In this day and age, dating has become more confusing than ever. Nothing is straightforward anymore. Everyone is playing cat and mouse, push and pull, and etcetera. But the most elusive term I find in this generation of dating is the status of being “exclusive“.
Urban Dictionary defines exclusive as “The state of being in a relationship with someone where you are officially boyfriend and girlfriend, and there is no-one else involved. Usually attained after going on a couple of good dates with someone“. According to the site, this is the top definition of exclusive; however, just scroll down a smidge and you will find a second definition: “The state of being with one person, and only one person, without labeling yourselves as boyfriend and girlfriend“. So, even after consulting with the dictionary for millennials, I was more confused than ever. The two definitions are similar in that the relationship is between two people and no one else, but the other without an official title.

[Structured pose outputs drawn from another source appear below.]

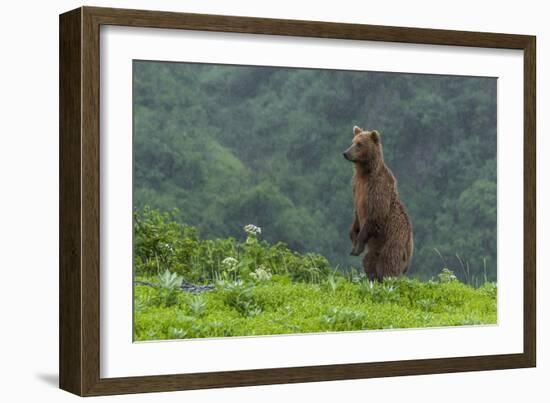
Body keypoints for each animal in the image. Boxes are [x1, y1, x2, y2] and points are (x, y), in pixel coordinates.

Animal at [344, 125, 414, 280]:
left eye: (359, 144)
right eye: (352, 141)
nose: (346, 153)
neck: (365, 172)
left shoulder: (377, 188)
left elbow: (376, 214)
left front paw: (357, 246)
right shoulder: (356, 186)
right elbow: (356, 214)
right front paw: (352, 237)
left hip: (392, 242)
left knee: (387, 263)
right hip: (376, 248)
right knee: (369, 260)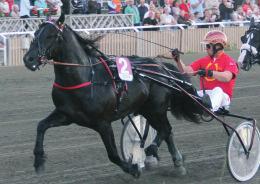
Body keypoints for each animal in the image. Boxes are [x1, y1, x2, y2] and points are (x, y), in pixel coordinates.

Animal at [23, 13, 202, 178]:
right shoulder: (66, 114)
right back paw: (175, 161)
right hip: (146, 109)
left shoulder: (103, 123)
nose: (28, 59)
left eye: (50, 35)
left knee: (166, 129)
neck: (86, 78)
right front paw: (38, 161)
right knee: (166, 132)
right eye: (35, 33)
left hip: (155, 108)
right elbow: (41, 126)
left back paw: (153, 151)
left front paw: (133, 168)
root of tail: (161, 66)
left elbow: (113, 154)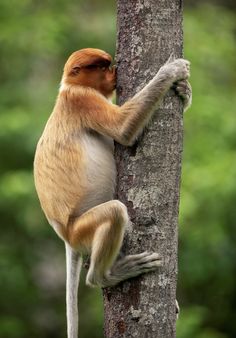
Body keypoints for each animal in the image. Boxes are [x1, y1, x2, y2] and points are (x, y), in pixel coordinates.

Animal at [33, 48, 192, 338]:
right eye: (102, 67)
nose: (115, 71)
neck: (69, 87)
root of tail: (65, 236)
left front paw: (184, 91)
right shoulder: (83, 100)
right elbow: (122, 129)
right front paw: (172, 70)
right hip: (81, 228)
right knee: (115, 212)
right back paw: (105, 276)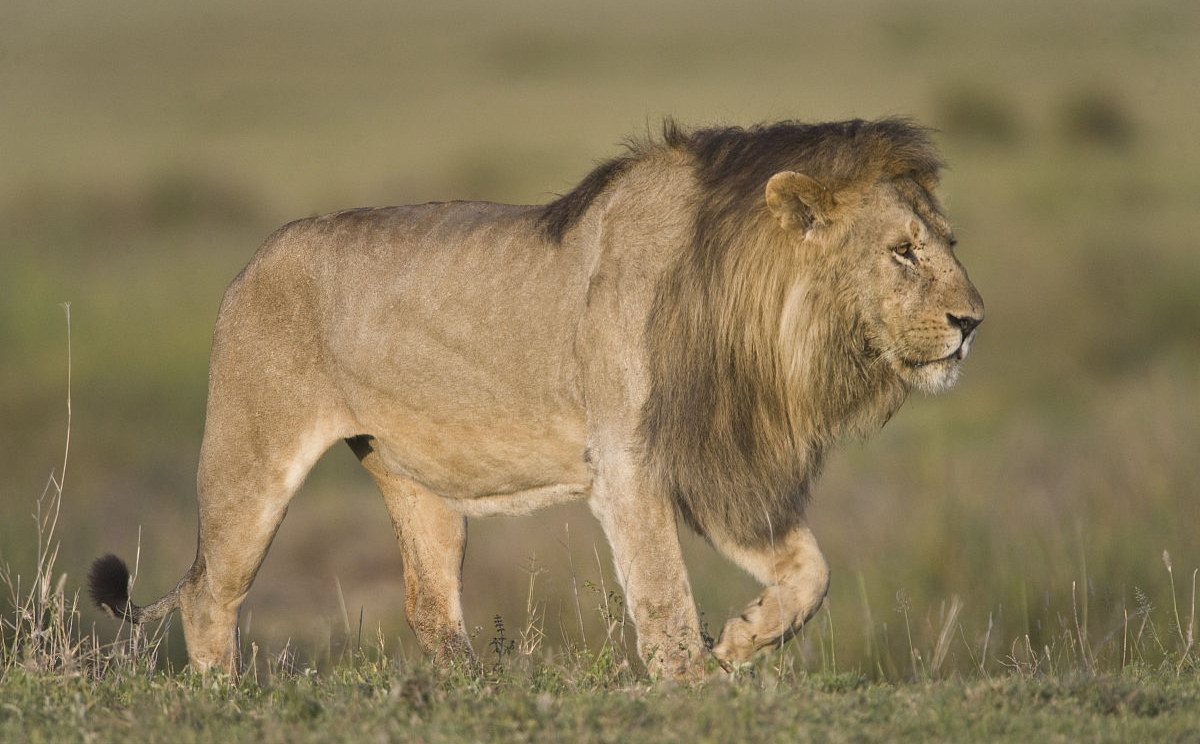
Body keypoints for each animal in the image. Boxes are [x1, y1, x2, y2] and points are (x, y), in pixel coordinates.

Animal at [87, 119, 984, 681]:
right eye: (903, 252)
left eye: (947, 244)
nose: (973, 321)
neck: (765, 327)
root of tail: (254, 260)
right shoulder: (629, 466)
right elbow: (663, 600)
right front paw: (693, 687)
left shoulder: (714, 462)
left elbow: (810, 573)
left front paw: (737, 646)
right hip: (250, 461)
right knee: (209, 596)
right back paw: (224, 699)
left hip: (420, 485)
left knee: (427, 604)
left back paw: (470, 695)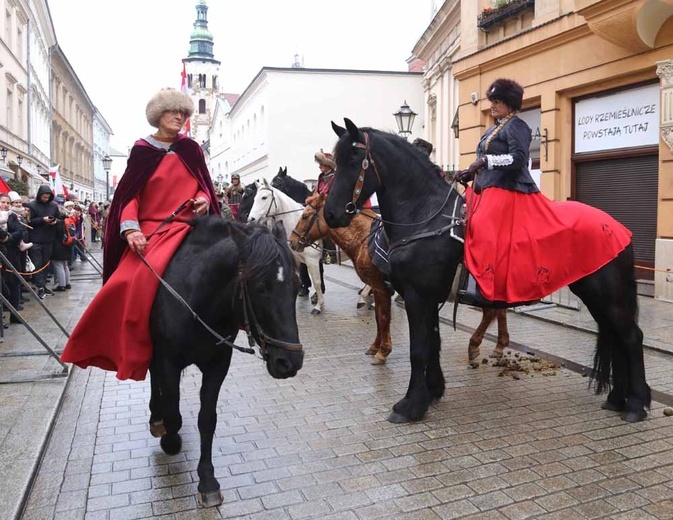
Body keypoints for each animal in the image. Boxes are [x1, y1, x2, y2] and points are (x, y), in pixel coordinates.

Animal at [150, 216, 304, 508]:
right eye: (260, 288)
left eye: (297, 286)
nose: (290, 362)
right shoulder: (168, 362)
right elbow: (173, 413)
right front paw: (170, 441)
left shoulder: (218, 365)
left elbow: (207, 419)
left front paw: (208, 481)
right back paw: (156, 416)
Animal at [247, 179, 326, 314]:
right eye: (254, 198)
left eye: (264, 197)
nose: (251, 219)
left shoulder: (312, 261)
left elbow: (317, 282)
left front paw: (318, 306)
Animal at [322, 120, 648, 424]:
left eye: (354, 160)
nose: (331, 214)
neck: (426, 218)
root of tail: (618, 228)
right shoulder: (429, 298)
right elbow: (433, 343)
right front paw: (432, 391)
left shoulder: (417, 297)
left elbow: (419, 350)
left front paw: (410, 405)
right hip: (595, 295)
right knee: (616, 336)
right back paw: (617, 399)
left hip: (608, 294)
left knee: (631, 337)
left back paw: (636, 404)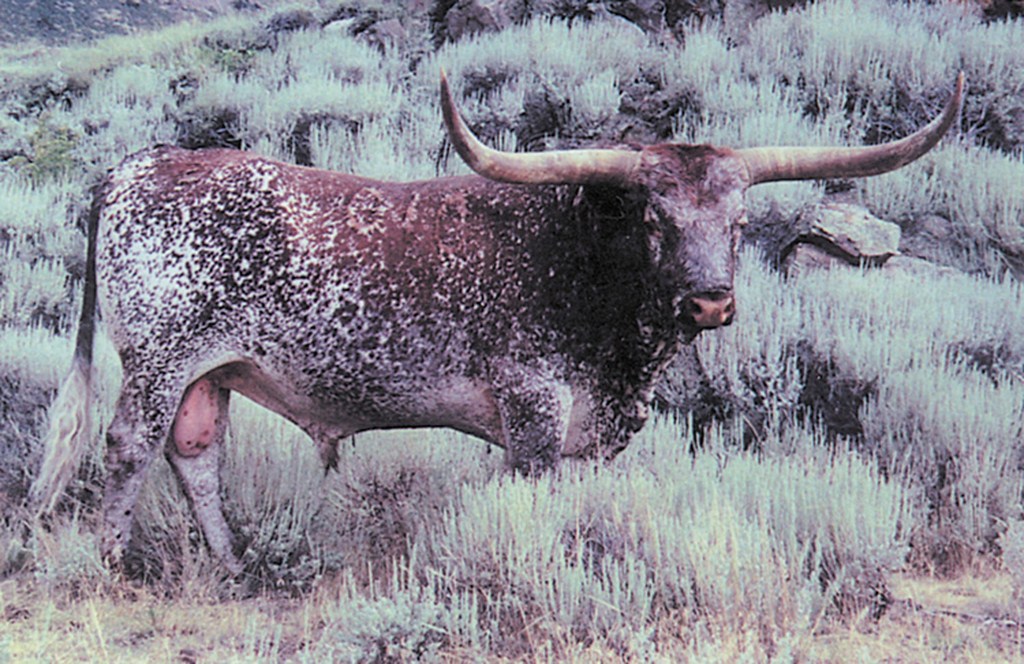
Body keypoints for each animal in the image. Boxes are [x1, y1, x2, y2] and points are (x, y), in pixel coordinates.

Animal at [32, 71, 964, 573]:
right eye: (654, 217)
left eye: (739, 223)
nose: (709, 302)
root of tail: (136, 166)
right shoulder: (534, 406)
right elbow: (532, 493)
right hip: (160, 356)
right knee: (129, 445)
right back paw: (112, 562)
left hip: (212, 371)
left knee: (194, 453)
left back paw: (235, 564)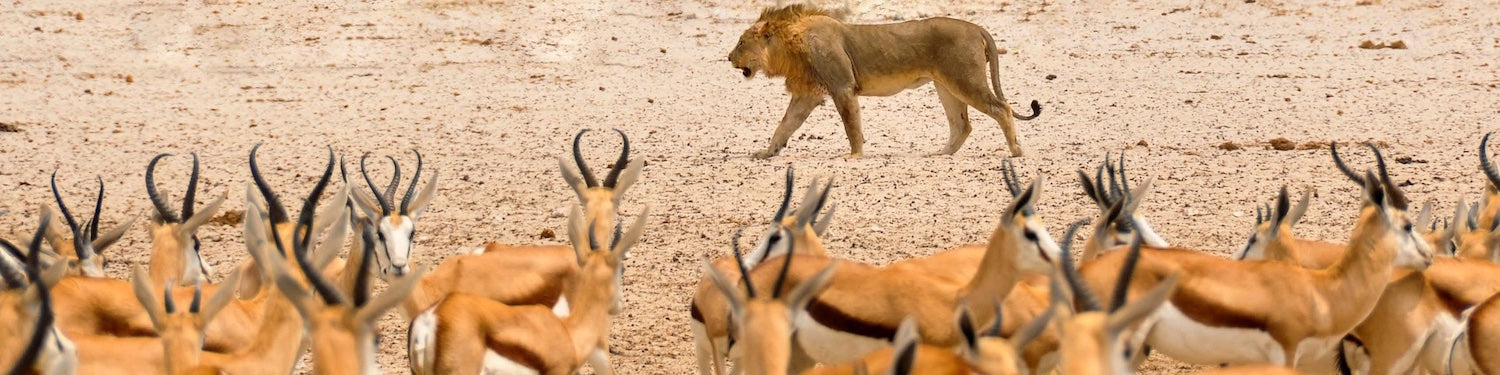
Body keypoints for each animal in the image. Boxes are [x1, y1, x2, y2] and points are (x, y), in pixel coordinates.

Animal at [729, 5, 1044, 158]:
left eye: (741, 42)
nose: (728, 57)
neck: (789, 45)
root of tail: (977, 26)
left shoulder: (842, 87)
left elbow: (851, 125)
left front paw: (855, 155)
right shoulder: (807, 94)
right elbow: (784, 125)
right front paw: (767, 152)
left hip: (965, 80)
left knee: (1001, 108)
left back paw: (1016, 151)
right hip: (946, 86)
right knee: (962, 124)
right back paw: (941, 153)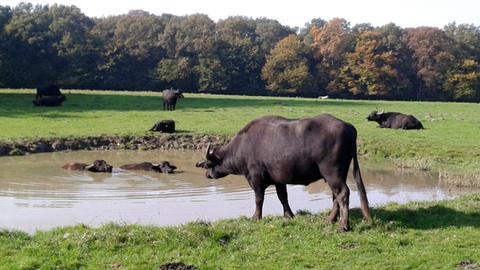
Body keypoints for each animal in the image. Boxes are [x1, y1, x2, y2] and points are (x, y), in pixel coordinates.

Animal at [195, 114, 372, 232]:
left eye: (209, 164)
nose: (207, 174)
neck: (243, 146)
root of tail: (348, 126)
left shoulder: (255, 178)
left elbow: (259, 199)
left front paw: (256, 217)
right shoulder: (279, 180)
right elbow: (283, 197)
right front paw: (289, 215)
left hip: (332, 173)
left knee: (342, 193)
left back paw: (343, 225)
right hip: (337, 174)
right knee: (336, 196)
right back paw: (330, 219)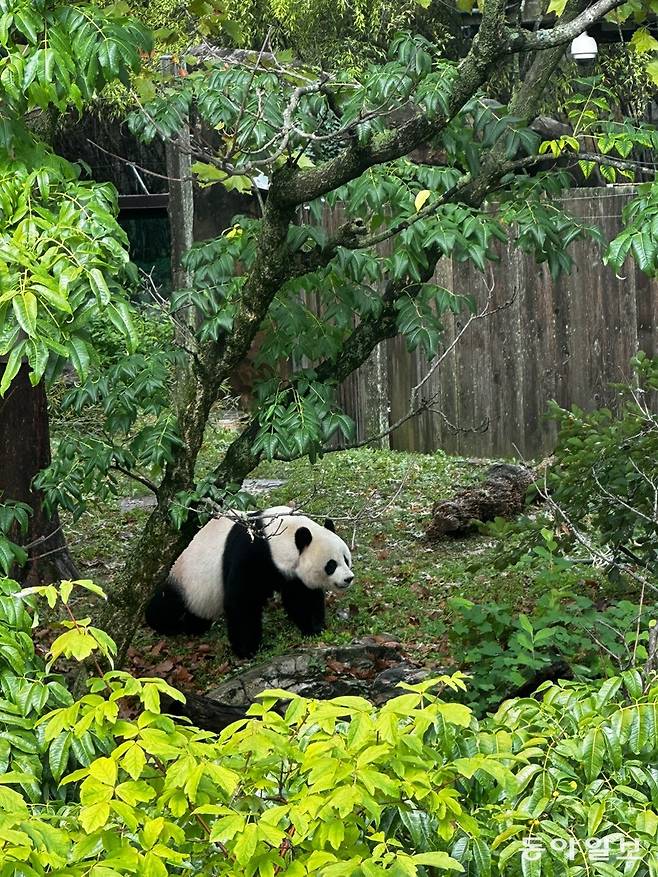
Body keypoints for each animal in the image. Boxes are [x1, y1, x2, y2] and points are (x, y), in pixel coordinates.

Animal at [144, 506, 354, 656]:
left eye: (346, 559)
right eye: (331, 565)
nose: (348, 578)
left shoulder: (290, 573)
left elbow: (301, 596)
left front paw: (314, 628)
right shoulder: (251, 552)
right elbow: (242, 601)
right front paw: (249, 650)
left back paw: (195, 627)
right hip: (181, 578)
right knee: (165, 606)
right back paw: (167, 625)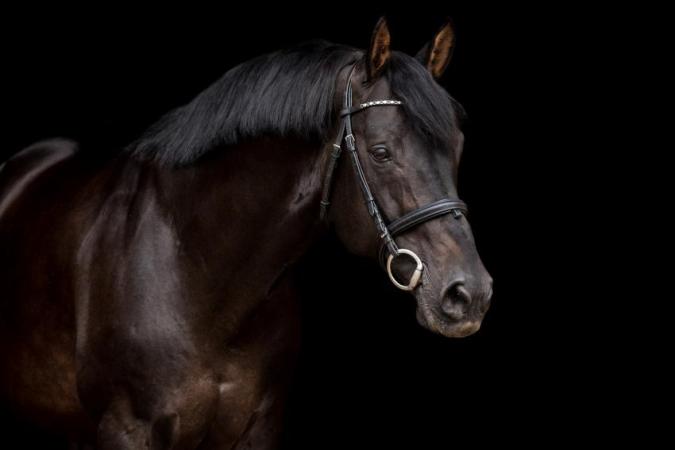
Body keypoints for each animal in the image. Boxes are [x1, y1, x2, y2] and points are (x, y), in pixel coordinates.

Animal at [0, 18, 492, 449]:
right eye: (382, 152)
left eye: (458, 147)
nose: (469, 294)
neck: (197, 272)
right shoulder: (127, 430)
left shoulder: (257, 429)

So basically, the second definition of exclusive is being boyfriend/girlfriend just without the commitment that comes with that title. I CALL BULLSHIT. It is a frustrating term to define because it makes relationships so much more ambiguous than they should be. Take my friend’s story for an example. She was seeing this guy for a couple months, and one day, the guy tried to get into her pants, but before anything happened, she told him she wasn’t going to have sex with him unless he was her boyfriend. So, later on, the guy asked her to be exclusive. Being new to the dating world, she immediately thought that term meant they were bf/gf, and so, they had sex. However, skip a month later, the guy texts her:
My friend was pissed. She thought that she made it clear that he can’t have sex with her unless he was her boyfriend, but apparently, they weren’t on the same page. Anyways, long story short, he did ask her to be her girlfriend eventually, and they are still together. Morale of this story? The definition of exclusive depends on the person. I especially find that more guys tend to define exclusivity as a relationship with all the benefits of a bf/gf relationship just without the official title. Maybe because they are afraid to commit? *cough* fuckboys *cough*
A personal example, I am dating a guy who I am exclusive with. Why I’m writing this blog post? Specifically because I have this dilemma of not know what my relationship with him actually is. When we agreed to be exclusive, I actually did ask him what exclusive means, and he told me “not seeing anybody else”. OKAY. Great definition. So precise, I don’t even need to google it…FUCK THAT. Right after I got home, I googled and read a handful of articles debating the status of “exclusive”. Similar to Urban Dictionary, many of these articles debated exclusive as being official bf/gf and exclusive as a status that doesn’t have such titles. So how will I ever come into conclusion to where I stand with this guy I’m dating? Well, I’m planning to just be straight up ask my guy if we are boyfriend/girlfriend, and not over text, but in person. I think that’s when I will truly get a satisfying confirmation.
To those who are in a similar confused state as I am, I advice to do the same because trying to figure it out on my own left me more confused, and it actually led me to doubt the guy I’m seeing. So, I hope, to all the confused souls out there, that we can overcome this ambiguous term of “exclusivity” and have solid relationships. Good lucks!